ISO 100; Shutter speed 1"


ISO 200; Shutter speed 1"


ISO 400; Shutter speed 1"

ISO 1600; Shutter speed 1"


f/16: The best  aperture setting for details and depth of sharpness should be a landscape photographers default "go to" setting, certainly if they are using a standard 35mm equivalent DSLR.  But unless you are taking the photo in bright conditions ISO 100 with it's guaranteed of no image noise is useless. The photographs below are yet again staged at progressively higher ISO settings maintaining aperture and shutter values constant. Realistically, the only image that is usable in the set below is the one at ISO 1600 and again, this is far too high an ISO to realistically produce noise free images. Depth of field, however, is phenomenal. Most of the photo has been captured with maximum sharpness and while the noise is well contained, it is still visible in the blacks and detracts from the image.  


ISO 100; Shutter speed 1"

ISO 200; Shutter speed 1"


ISO 400; Shutter speed 1"

ISO 800; Shutter speed 1"

ISO 1600; Shutter speed 1"

Conclusion
Ensuring an image is  well exposed and not unnecessarily distracting the ideal ISO setting to use would be a low ISO setting and a narrow aperture in instances where you want a sharpness throughout the image. This combination, however makes it difficult to take hand held photographs without rendering images useless on the grounds of a lack of sharpness caused by camera shake. Unless you are able to use a tripod the only way around this is to alter the ISO and aperture setting so that hand held shots are taken at a speed fast enough to overcome camera shake. If, on the other hand you wanted to isolate a subject and maintain only the subject in focus then you would aim for a wide aperture and as low an ISO as possible. This combination would facilitate using lower ISO settings because the wider aperture would allow more light to reach the sensor.

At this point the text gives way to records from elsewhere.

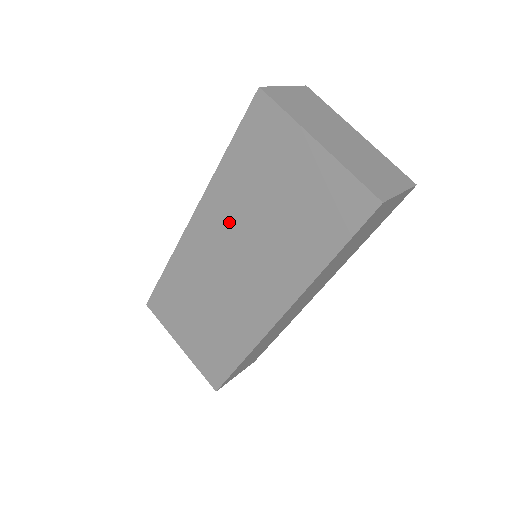
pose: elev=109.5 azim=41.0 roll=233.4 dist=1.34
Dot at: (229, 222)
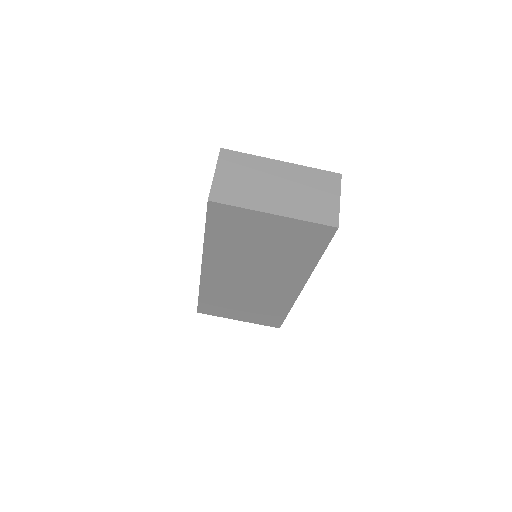
Dot at: (233, 263)
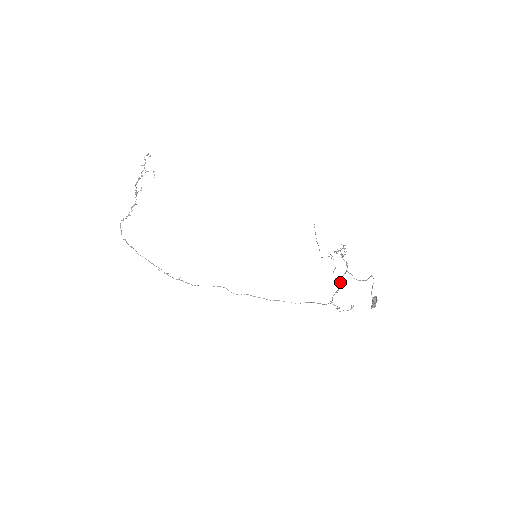
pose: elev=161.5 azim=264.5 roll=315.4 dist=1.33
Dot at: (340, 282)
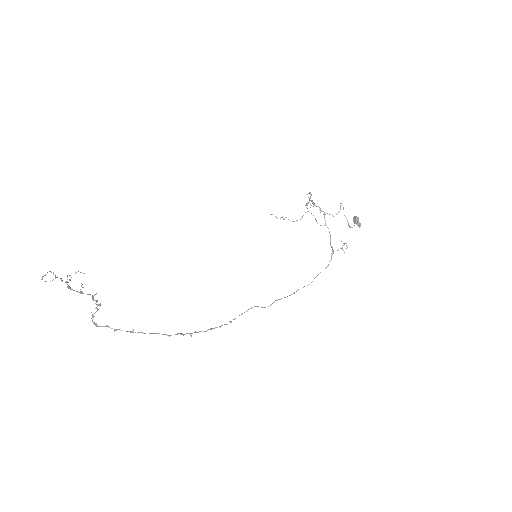
Dot at: (327, 227)
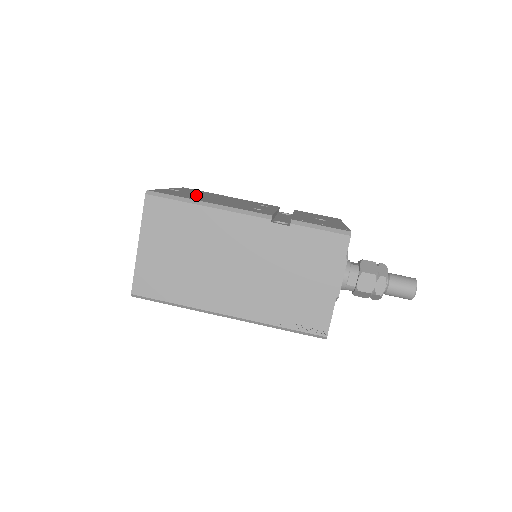
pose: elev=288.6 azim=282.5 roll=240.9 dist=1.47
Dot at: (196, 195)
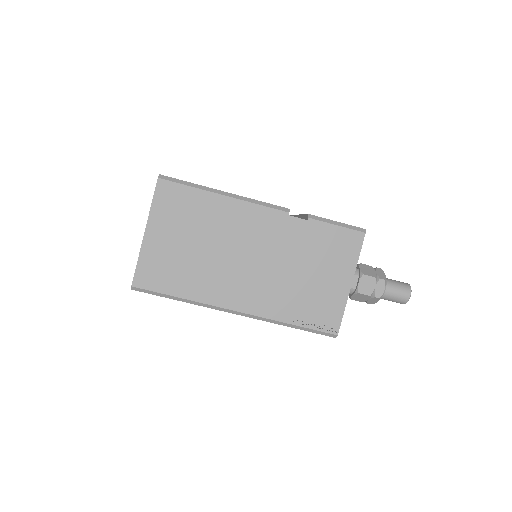
Dot at: occluded
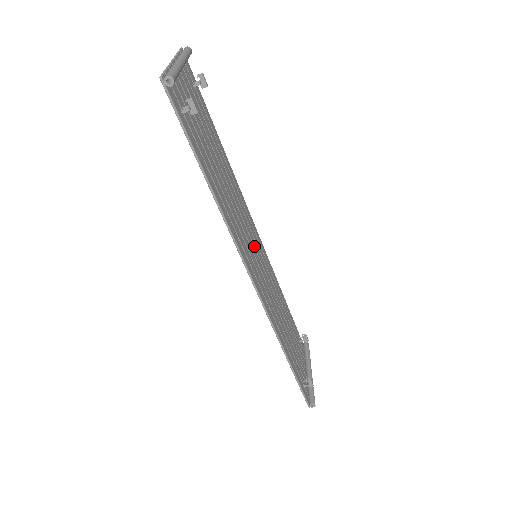
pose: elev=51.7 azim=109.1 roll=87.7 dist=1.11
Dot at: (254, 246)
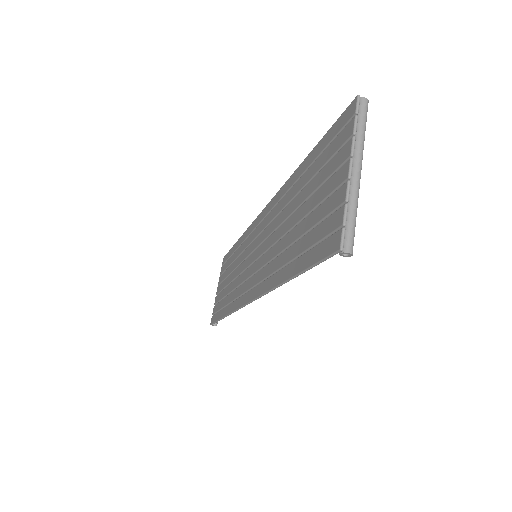
Dot at: occluded
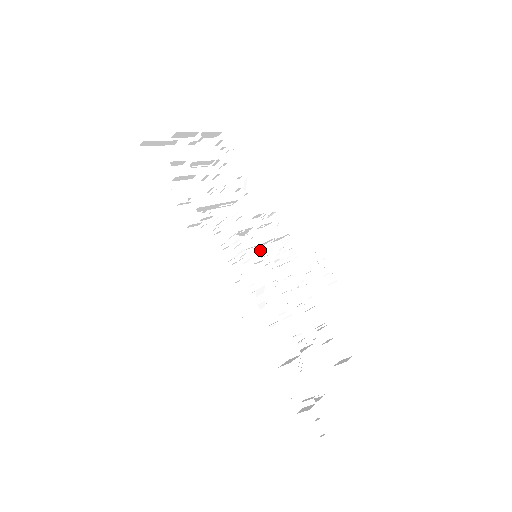
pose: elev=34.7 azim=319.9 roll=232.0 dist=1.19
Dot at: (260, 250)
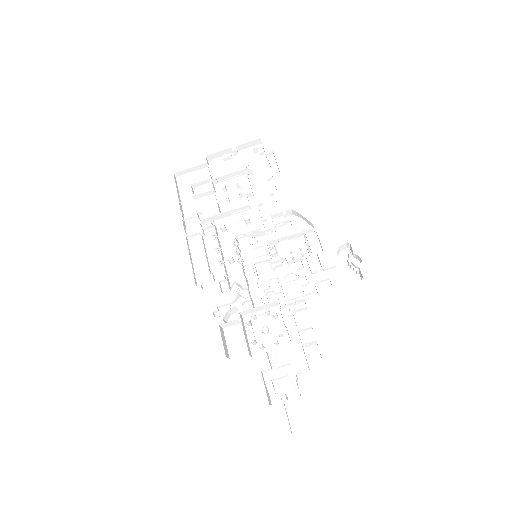
Dot at: occluded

Whatever the settings, there arecompromises that you would have to consider and accommodate to the environment that you are photographing in. For instance, if the subject is sporting related and require a fast shutter speed above depth of field you would have to widen the aperture, thereby reducing depth of field and but increasing the amount of light that reaches the sensor and thereby ensuring that the photo remains bright. For a lot of sporting and wildlife photographs a shallow depth of field is ideal in that it will isolate the subject very effectively so this may not be too bad a compromise, whereas increasing ISO will introduce noise to a photograph which will detract rather than enhance the image. What then the lot of  the landscape photographer? A steady hand or a tripod would probably be the best option. If the ultimate goal is to maximise depth of field then aperture needs to remain narrow and ISO should not be taken beyond a setting of 400, possibly 800.